Reproduce the listing below verbatim, from its first line through the line that contains "19: (285, 119)", including that line. Leave the pictures out of your copy.

[RECORDS SUPPLIED — start]

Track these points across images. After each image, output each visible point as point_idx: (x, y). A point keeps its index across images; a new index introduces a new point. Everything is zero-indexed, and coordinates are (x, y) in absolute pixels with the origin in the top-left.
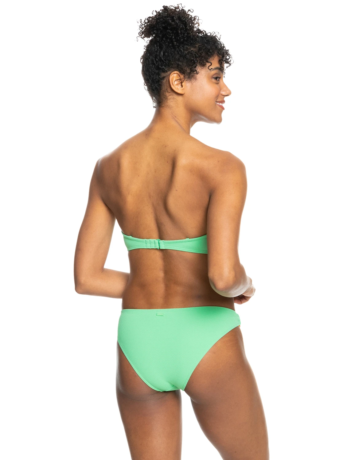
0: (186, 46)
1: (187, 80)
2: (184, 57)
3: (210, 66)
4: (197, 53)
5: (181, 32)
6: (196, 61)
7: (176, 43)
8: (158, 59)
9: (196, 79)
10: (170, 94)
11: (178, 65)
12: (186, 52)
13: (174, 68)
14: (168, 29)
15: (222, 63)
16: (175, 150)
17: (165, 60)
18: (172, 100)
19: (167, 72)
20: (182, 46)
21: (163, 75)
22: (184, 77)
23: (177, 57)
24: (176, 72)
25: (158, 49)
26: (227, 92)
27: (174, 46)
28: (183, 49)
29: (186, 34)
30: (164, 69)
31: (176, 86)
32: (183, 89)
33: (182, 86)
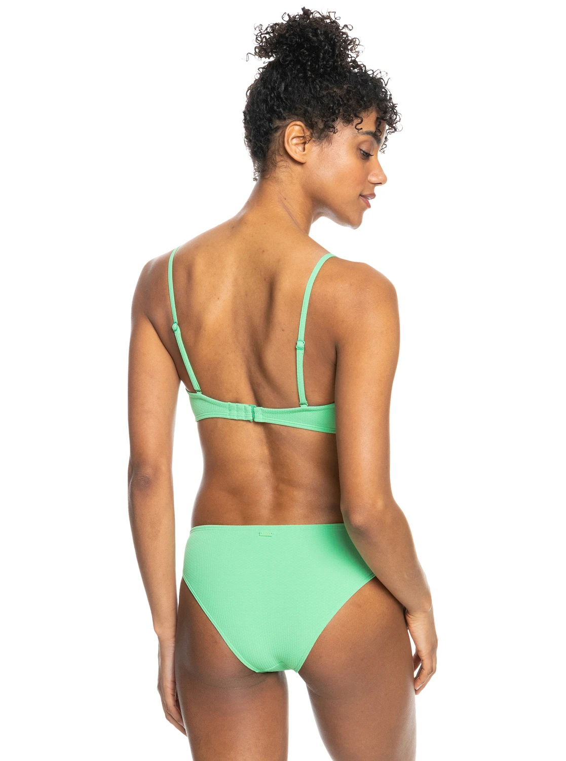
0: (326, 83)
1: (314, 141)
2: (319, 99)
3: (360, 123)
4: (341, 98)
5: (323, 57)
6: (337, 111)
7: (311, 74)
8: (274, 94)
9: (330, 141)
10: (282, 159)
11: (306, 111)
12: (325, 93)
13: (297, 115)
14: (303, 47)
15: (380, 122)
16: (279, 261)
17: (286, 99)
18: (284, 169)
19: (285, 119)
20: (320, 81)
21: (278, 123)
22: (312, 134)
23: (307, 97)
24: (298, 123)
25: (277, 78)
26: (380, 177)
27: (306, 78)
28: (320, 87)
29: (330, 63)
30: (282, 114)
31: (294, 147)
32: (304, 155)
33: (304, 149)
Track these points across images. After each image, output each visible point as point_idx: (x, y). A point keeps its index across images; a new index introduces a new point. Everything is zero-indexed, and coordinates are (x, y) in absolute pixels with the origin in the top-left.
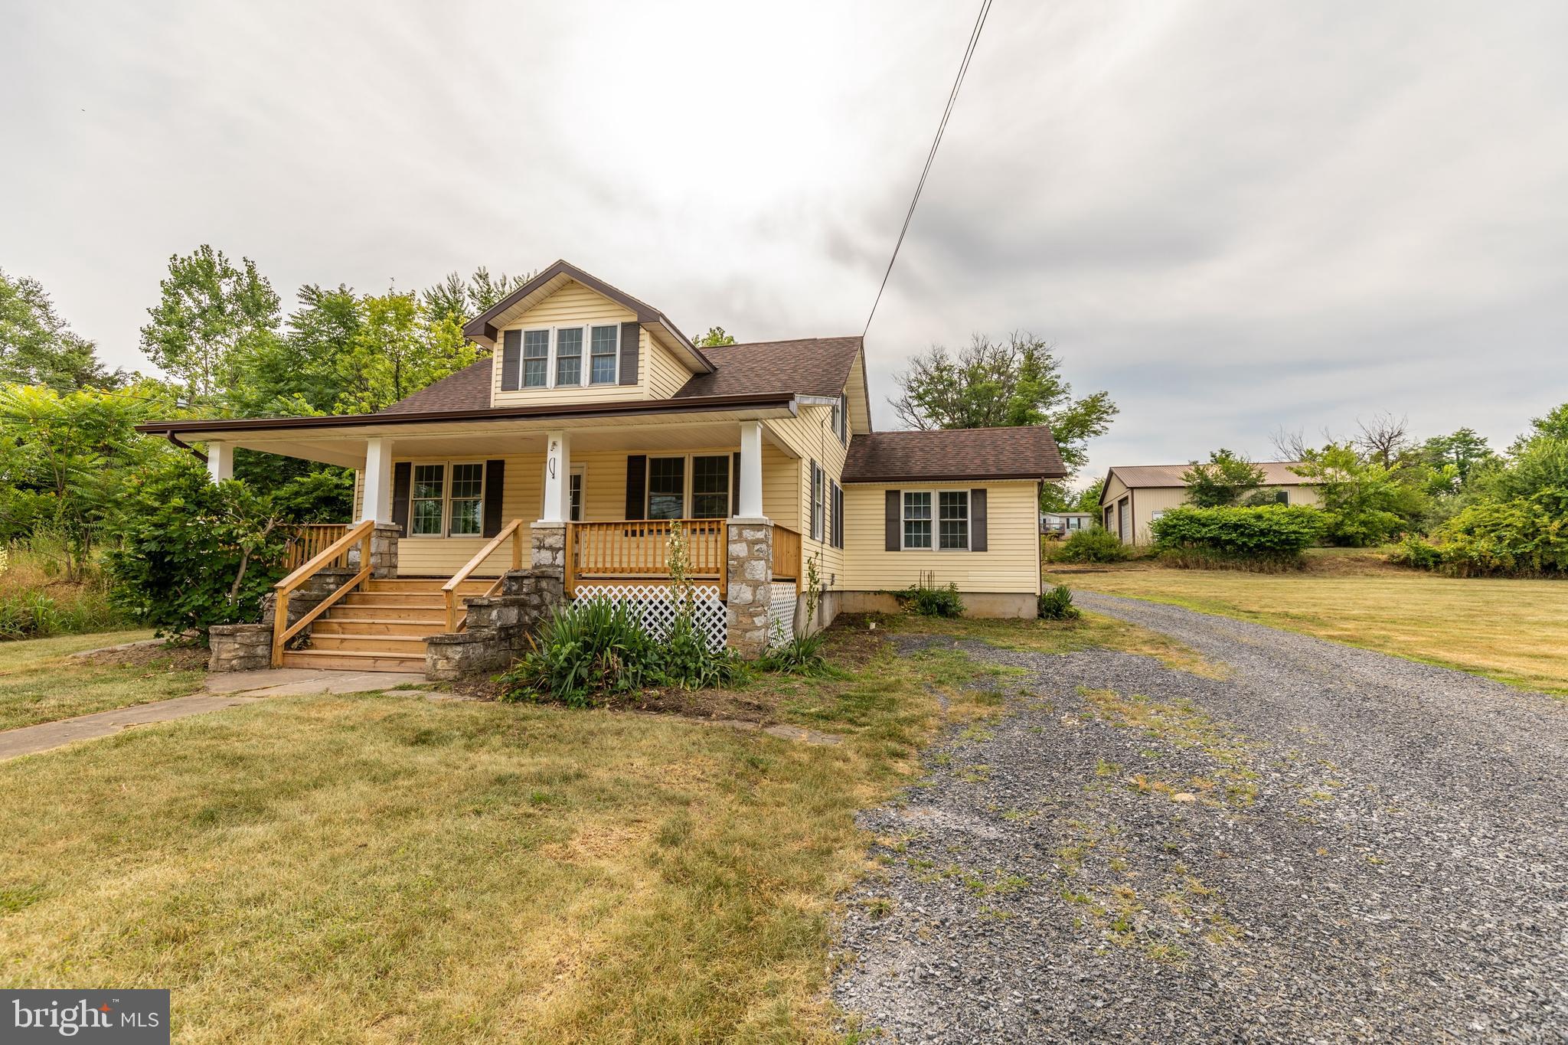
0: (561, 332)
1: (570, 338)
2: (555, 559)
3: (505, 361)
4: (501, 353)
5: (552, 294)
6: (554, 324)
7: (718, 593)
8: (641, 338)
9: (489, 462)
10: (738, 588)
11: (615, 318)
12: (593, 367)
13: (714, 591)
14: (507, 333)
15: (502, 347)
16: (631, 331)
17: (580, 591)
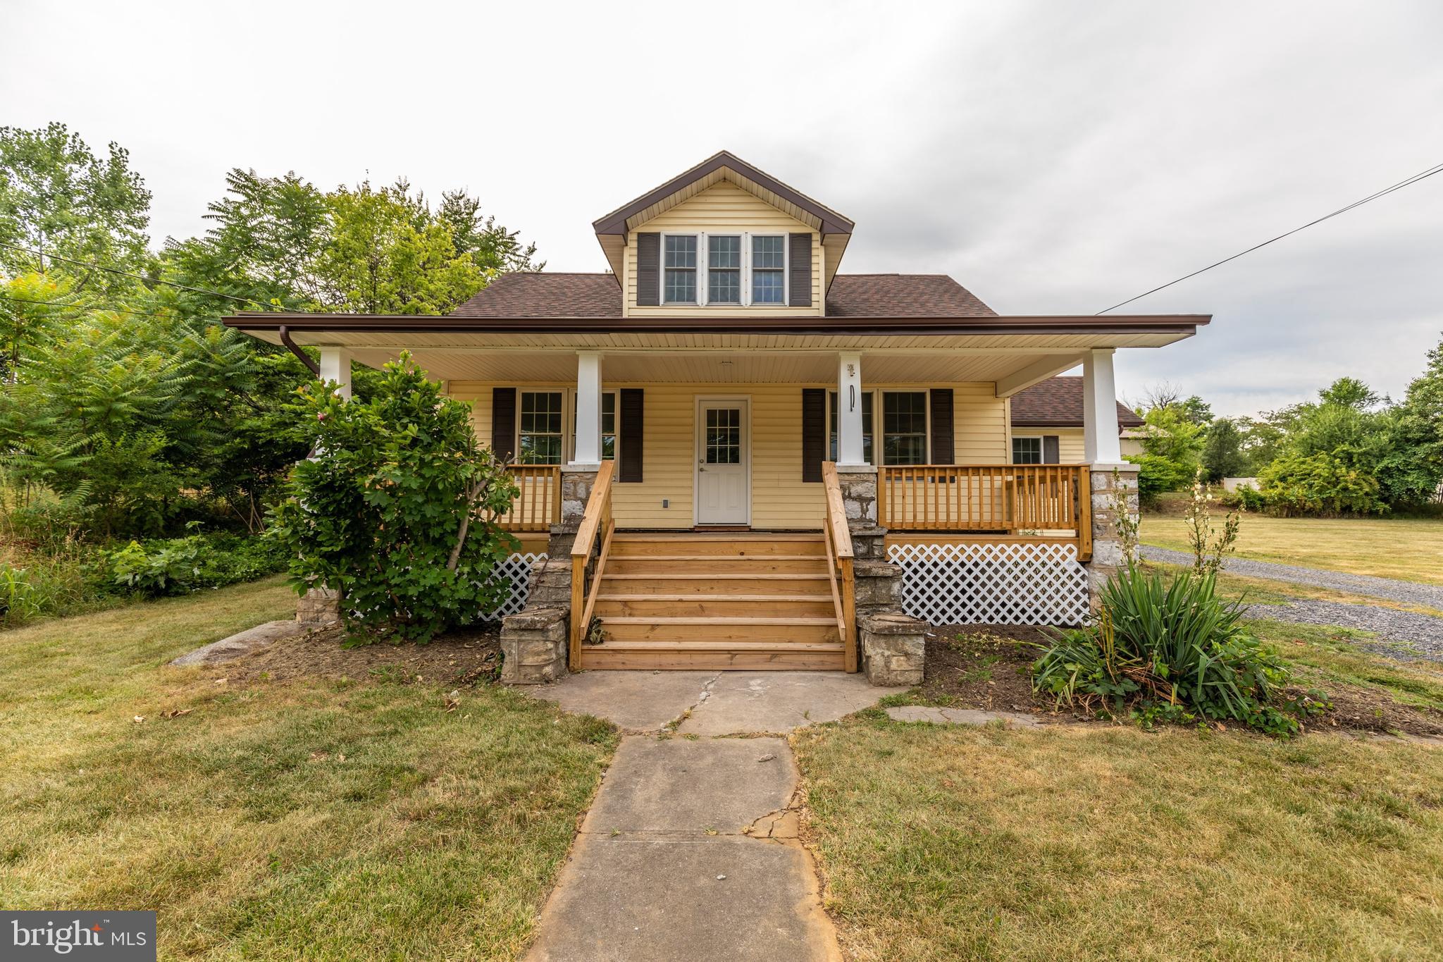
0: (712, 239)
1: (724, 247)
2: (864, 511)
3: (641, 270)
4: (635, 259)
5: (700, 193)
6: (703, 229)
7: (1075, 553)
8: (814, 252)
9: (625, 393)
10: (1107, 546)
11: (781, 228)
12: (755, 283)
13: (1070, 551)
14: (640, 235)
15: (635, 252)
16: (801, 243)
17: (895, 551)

[RECORDS SUPPLIED — finish]

### TASK OUTPUT
Track these points across images. After each image, output each visible point as point_idx: (x, y). A point keeps its index across images; a new index introduces a new point. Everything is zero-indexed, and coordinates are (x, y) in absolute pixels with the origin in the top-left.
0: (186, 46)
1: (187, 80)
2: (184, 57)
3: (210, 66)
4: (197, 53)
5: (181, 32)
6: (196, 61)
7: (176, 43)
8: (158, 59)
9: (196, 79)
10: (170, 94)
11: (178, 65)
12: (186, 52)
13: (174, 68)
14: (168, 29)
15: (222, 63)
16: (175, 150)
17: (165, 60)
18: (172, 100)
19: (167, 72)
20: (182, 46)
21: (163, 75)
22: (184, 77)
23: (177, 57)
24: (176, 72)
25: (158, 49)
26: (227, 92)
27: (174, 46)
28: (183, 49)
29: (186, 34)
30: (164, 69)
31: (176, 86)
32: (183, 89)
33: (182, 86)
0: (326, 83)
1: (314, 141)
2: (319, 99)
3: (360, 123)
4: (341, 98)
5: (323, 57)
6: (337, 111)
7: (311, 74)
8: (274, 94)
9: (330, 141)
10: (282, 159)
11: (306, 111)
12: (325, 93)
13: (297, 115)
14: (303, 47)
15: (380, 122)
16: (279, 261)
17: (286, 99)
18: (284, 169)
19: (285, 119)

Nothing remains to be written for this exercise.